6.1 Laboratory Tests¶
Serum creatinine, BUN, electrolytes, calcium, phosphate, and parathyroid hormone (PTH). Dialysate analysis (leukocyte count, glucose, protein) for peritonitis. Urea and creatinine clearance for dialysis adequacy.
6.2 Imaging and Monitoring¶
Ultrasound for vascular access assessment. Dialysis machine monitoring for fluid balance, conductivity, and pressure. Regular assessment of residual kidney function and dialysis adequacy.
7. MANAGEMENT & TREATMENT¶
Dialysis management includes access creation (AVF/AVG), dialysate composition optimization, and complication prevention. Peritoneal dialysis requires careful monitoring of glucose absorption and fluid balance. Cardiovascular risk reduction strategies (statins, ACE inhibitors) are recommended.
7.1 Dialysis Access¶
AVF/AVG are preferred for long-term hemodialysis. Catheters are temporary for acute cases. Vascular surgeons and nephrologists collaborate to optimize access patency and reduce complications.
7.2 Dialysis Adequacy¶
Target Kt/V >1.2 or urea reduction ratio >65–70%. Sodium modeling and ultrafiltration profiling prevent intradialytic hypotension. Peritoneal dialysis requires individualized exchange schedules based on transporter classification.
7.3 Complication Management¶
Intradialytic hypotension: reduce ultrafiltration rate, administer saline. Peritonitis: intraperitoneal/oral antibiotics. Catheter infections: local/parenteral antibiotics, catheter removal if needed. Cardiovascular risk: statins, ACE inhibitors, and lifestyle modifications.

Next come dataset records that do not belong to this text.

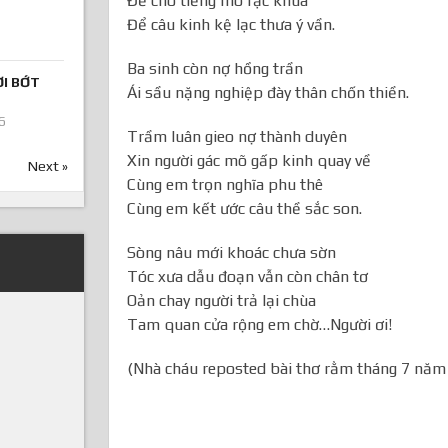
Để cho tiếng mõ rạc khua
Để câu kinh kệ lạc thưa ý vần.
Ba sinh còn nợ hồng trần
ƠI BỚT
Ái sầu nặng nghiệp đày thân chốn thiền.
6
Trầm luân gieo nợ thành duyên
Xin người gác mõ gấp kinh quay về
Next »
Cùng em trọn nghĩa phu thê
Cùng em kết ước câu thề sắc son.
Sòng nâu mới khoác chưa sờn
Tóc xưa dẫu đoạn vẫn còn chân tơ
Oản chay người trả lại chùa
Tam quan cửa rộng em chờ…Người ơi!
(Nhà cháu reposted bài thơ rằm tháng 7 năm t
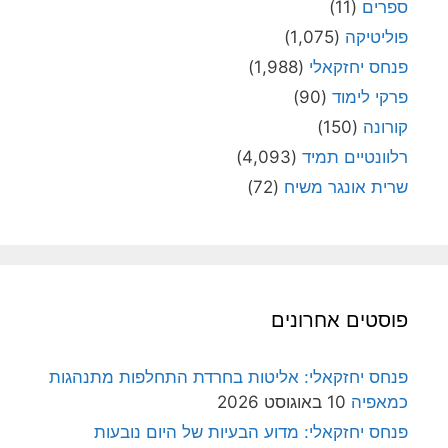
ספרים
(11)
פוליטיקה
(1,075)
פנחס יחזקאלי
(1,988)
פרקי לימוד
(90)
קורונה
(150)
רלוונטיים תמיד
(4,093)
שרית אונגר משיח
(72)
פוסטים אחרונים
פנחס יחזקאלי: אליטות בחרדת התחלפות מתנהגות
כמאפיה
10 באוגוסט 2026
פנחס יחזקאלי: מדוע הבעיות של היום נובעות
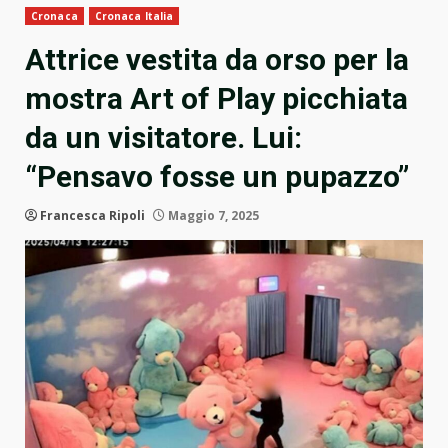
Cronaca
Cronaca Italia
Attrice vestita da orso per la
mostra Art of Play picchiata
da un visitatore. Lui:
“Pensavo fosse un pupazzo”
Francesca Ripoli
Maggio 7, 2025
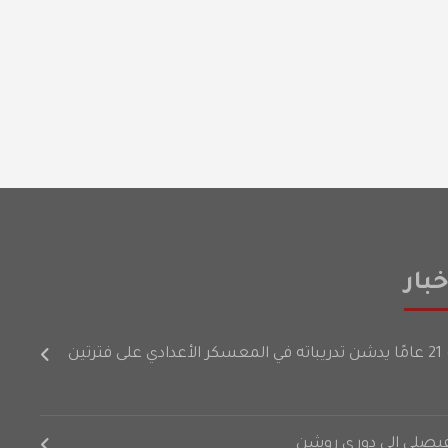
بار
رتين
لفيصلي إلى دوري روشن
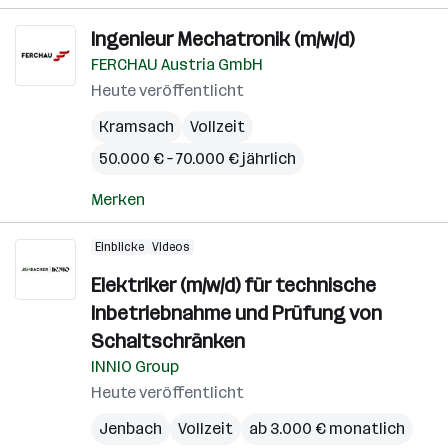
Ingenieur Mechatronik (m/w/d)
FERCHAU Austria GmbH
Heute veröffentlicht
Kramsach
Vollzeit
50.000 € – 70.000 € jährlich
Merken
Einblicke
Videos
Elektriker (m/w/d) für technische
Inbetriebnahme und Prüfung von
Schaltschränken
INNIO Group
Heute veröffentlicht
Jenbach
Vollzeit
ab 3.000 € monatlich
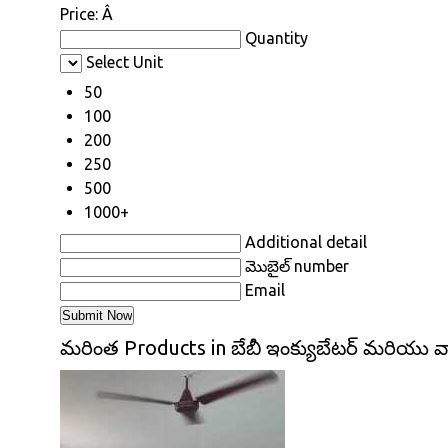
Price:
Â
Quantity
Select Unit
50
100
200
250
500
1000+
Additional detail
మొబైల్ number
Email
మరింత Products in బేబీ ఇంక్యుబేటర్ మరియు వా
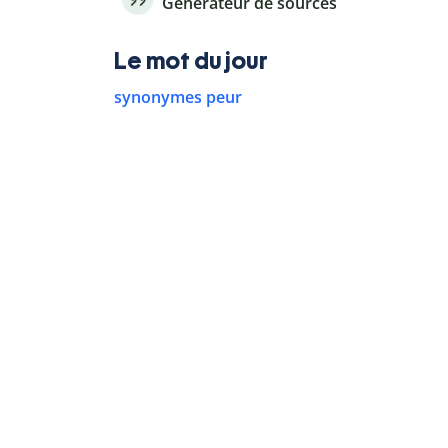
Générateur de sources
Le mot du jour
synonymes peur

8. PROGNOSIS & COMPLICATIONS¶
Cardiovascular disease is the leading cause of mortality in ESKD patients. Dialysis-associated risks include intradialytic hypotension, peritonitis, and metabolic disturbances. Long-term outcomes are improved with residual kidney function and optimized dialysis adequacy.
8.1 Cardiovascular Risks¶
ESKD patients have 10–20x higher cardiovascular mortality than the general population. Risk factors include hypertension, diabetes, and fluid overload. Dialysis-related fluid shifts and electrolyte imbalances exacerbate cardiovascular instability.
8.2 Long-Term Outcomes¶
Peritoneal dialysis patients with residual kidney function have better survival. Hybrid approaches (CCPD + daytime exchanges) improve solute clearance but increase patient burden. Cardiovascular mortality remains high despite optimal dialysis management.

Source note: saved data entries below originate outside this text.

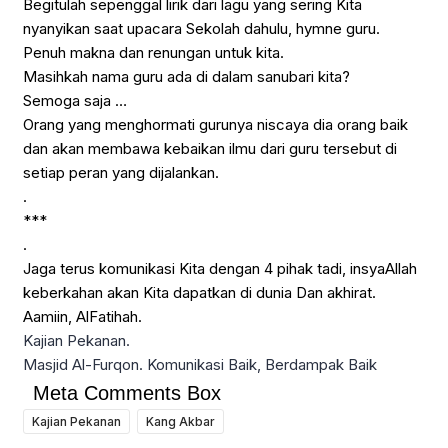
Begitulah sepenggal lirik dari lagu yang sering Kita
nyanyikan saat upacara Sekolah dahulu, hymne guru.
Penuh makna dan renungan untuk kita.
Masihkah nama guru ada di dalam sanubari kita?
Semoga saja …
Orang yang menghormati gurunya niscaya dia orang baik
dan akan membawa kebaikan ilmu dari guru tersebut di
setiap peran yang dijalankan.
.
***
.
Jaga terus komunikasi Kita dengan 4 pihak tadi, insyaAllah
keberkahan akan Kita dapatkan di dunia Dan akhirat.
Aamiin, AlFatihah.
Kajian Pekanan.
Masjid Al-Furqon. Komunikasi Baik, Berdampak Baik
Meta Comments Box
Kajian Pekanan
Kang Akbar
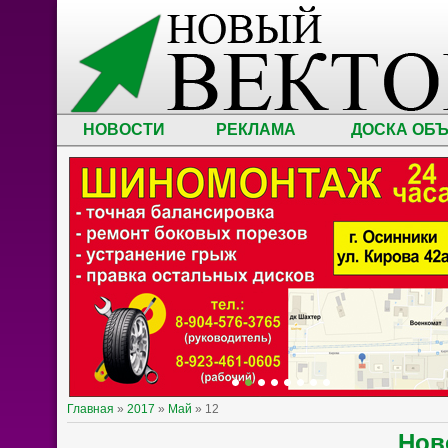
НОВОСТИ
РЕКЛАМА
ДОСКА ОБ
Главная
»
2017
»
Май
»
12
Нов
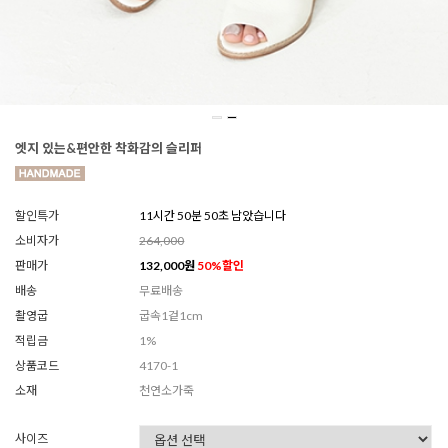
엣지 있는&편안한 착화감의 슬리퍼
할인특가
11시간 50분 48초 남았습니다
소비자가
264,000
판매가
132,000
원
50
%할인
배송
무료배송
촬영굽
굽속1겉1cm
적립금
1%
상품코드
4170-1
소재
천연소가죽
사이즈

9. SPECIAL CONSIDERATIONS¶
Pregnancy: dialysis is safe but requires careful monitoring of fluid balance and electrolytes. Pediatrics: peritoneal dialysis is preferred for children due to lower vascular access risks. Elderly: increased risk of hypotension and frailty; dialysis adequacy must be individualized.
9.1 Pregnancy¶
Dialysis is indicated for ESKD in pregnancy. Peritoneal dialysis is preferred to avoid maternal vascular access complications. Close monitoring of fetal growth and maternal electrolytes is required.
9.2 Pediatrics¶
Children on dialysis require smaller dialysate volumes and adjusted dialysis schedules. Peritoneal dialysis is more feasible in children due to lower vascular access risks and better growth outcomes.

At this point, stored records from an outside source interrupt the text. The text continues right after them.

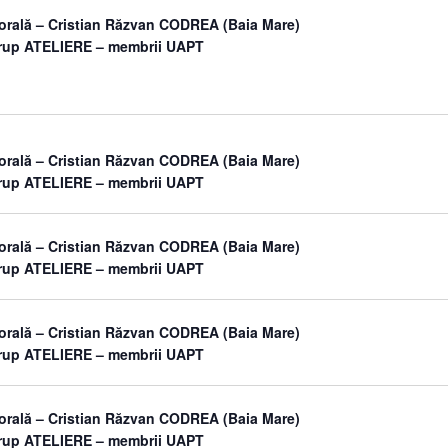
orală – Cristian Răzvan CODREA (Baia Mare)
grup ATELIERE – membrii UAPT
orală – Cristian Răzvan CODREA (Baia Mare)
grup ATELIERE – membrii UAPT
orală – Cristian Răzvan CODREA (Baia Mare)
grup ATELIERE – membrii UAPT
orală – Cristian Răzvan CODREA (Baia Mare)
grup ATELIERE – membrii UAPT
orală – Cristian Răzvan CODREA (Baia Mare)
grup ATELIERE – membrii UAPT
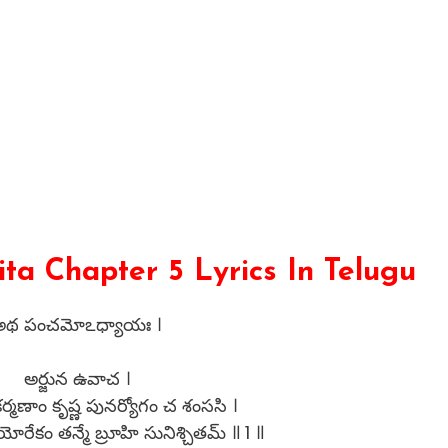
a Chapter 5 Lyrics In Telugu
అథ పంచమోఽధ్యాయః ।
అర్జున ఉవాచ ।
ర్మణాం కృష్ణ పునర్యోగం చ శంససి ।
ేకం తన్మే బ్రూహి సునిశ్చితమ్ ॥ 1 ॥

10. KEY POINTS & CLINICAL PEARLS¶
- ESKD is the most common indication for dialysis, with diabetes as the leading cause. 2. Hemodialysis is most common in the U.S., while peritoneal dialysis is preferred for continuous management. 3. Dialysis adequacy is measured by urea reduction ratio and Kt/V. 4. Peritonitis is the most common complication of peritoneal dialysis. 5. Cardiovascular disease is the leading cause of mortality in ESKD patients. 6. Sodium modeling and ultrafiltration profiling prevent intradialytic hypotension. 7. Peritoneal membrane transport classification guides exchange schedules. 8. Statins and ACE inhibitors improve cardiovascular outcomes in dialysis patients.